The strengths of this study include the use of separate development and validation datasets to develop the risk score. The confirmation of stroke diagnosis with MRI for all subjects and the use of neuropsychological tests to support the diagnosis of PSCI are also strengths. Also, the prospective design of the validation cohort allowed for more robust validation of the risk score. Despite the retrospective nature of the development dataset, the fact that the risk score works well for its intended use in both prospective and retrospective data demonstrates the strength and reliability of the scale, largely due to the already-known relevance that the scale components have in PSCI. The score was also shown to be useful in longer timeframes of 12–18 months, demonstrating that the scale takes into account concrete and stable factors leading to PSCI, as opposed to transient or secondary factors. However due to lack of biomarkers for Alzheimer’s disease (AD) or for cerebral perfusion, it was not possible to be certain about the etiology for cognitive impairment post-stroke. This may be related to both vascular disease and AD and future prospective biomarker supported studies will be required to clarify the usefulness of the score in predicting AD dementia or VaD following strokes.

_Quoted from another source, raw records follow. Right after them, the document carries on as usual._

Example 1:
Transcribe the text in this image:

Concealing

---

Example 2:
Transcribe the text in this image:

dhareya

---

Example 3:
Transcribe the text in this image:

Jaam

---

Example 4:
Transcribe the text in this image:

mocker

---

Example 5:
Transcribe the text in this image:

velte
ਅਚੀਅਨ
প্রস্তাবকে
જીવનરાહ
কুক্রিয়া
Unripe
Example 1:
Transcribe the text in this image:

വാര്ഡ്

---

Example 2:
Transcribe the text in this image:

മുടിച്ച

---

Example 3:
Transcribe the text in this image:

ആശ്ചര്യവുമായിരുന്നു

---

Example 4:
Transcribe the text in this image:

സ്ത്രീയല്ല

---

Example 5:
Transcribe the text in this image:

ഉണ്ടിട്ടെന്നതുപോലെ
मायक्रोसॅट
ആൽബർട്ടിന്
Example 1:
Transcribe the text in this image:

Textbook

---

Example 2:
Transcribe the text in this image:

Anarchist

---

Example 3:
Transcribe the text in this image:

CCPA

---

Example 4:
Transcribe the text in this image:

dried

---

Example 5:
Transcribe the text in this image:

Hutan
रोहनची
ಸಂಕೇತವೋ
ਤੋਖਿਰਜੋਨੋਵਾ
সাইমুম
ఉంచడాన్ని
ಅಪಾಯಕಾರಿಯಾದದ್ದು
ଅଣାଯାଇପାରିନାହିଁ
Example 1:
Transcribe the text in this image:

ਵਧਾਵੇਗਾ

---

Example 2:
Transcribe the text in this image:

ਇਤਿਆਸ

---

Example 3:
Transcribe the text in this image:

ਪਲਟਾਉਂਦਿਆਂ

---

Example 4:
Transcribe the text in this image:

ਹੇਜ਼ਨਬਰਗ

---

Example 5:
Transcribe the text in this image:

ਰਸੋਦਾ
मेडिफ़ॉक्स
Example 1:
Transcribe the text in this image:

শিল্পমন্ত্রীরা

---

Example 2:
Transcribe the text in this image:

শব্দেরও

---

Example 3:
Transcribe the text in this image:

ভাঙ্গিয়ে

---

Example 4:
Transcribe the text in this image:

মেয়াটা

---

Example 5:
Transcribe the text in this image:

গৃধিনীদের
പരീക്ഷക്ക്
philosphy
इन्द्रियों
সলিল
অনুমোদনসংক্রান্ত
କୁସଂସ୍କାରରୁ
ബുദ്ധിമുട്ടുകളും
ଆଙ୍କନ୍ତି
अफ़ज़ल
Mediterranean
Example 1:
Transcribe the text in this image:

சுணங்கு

Limitations include how the model is only applicable to patients who have undergone MRI and MRA at the time of acute stroke. It is the hope that MRI and MRA will be performed increasingly frequently in stroke centers worldwide, hence increasing the usefulness of this scale over time. Additionally modifications of the scale to be more applicable for cohorts who undergo CT and CT angiography should also be performed. As the population in this study was predominantly Asian, generalizability to non-Asian populations will need to be performed with caution. Another limitation is the lack of differentiation for VaD, since this analysis mainly focused on PSCI. The usefulness of this score in predicting both PSCI and VaD will need to be ascertained with additional longitudinal data, along with the effects of treatment of cognition or vascular risk factors on the risk score. Therefore, the risk score can be used to accurately identify stroke patients who are at an increased risk of developing PSCI within 3–6 months post-stroke. The availability of this tool would allow further studies to validate its usefulness in predicting PSCI at different time points from the acute stroke event.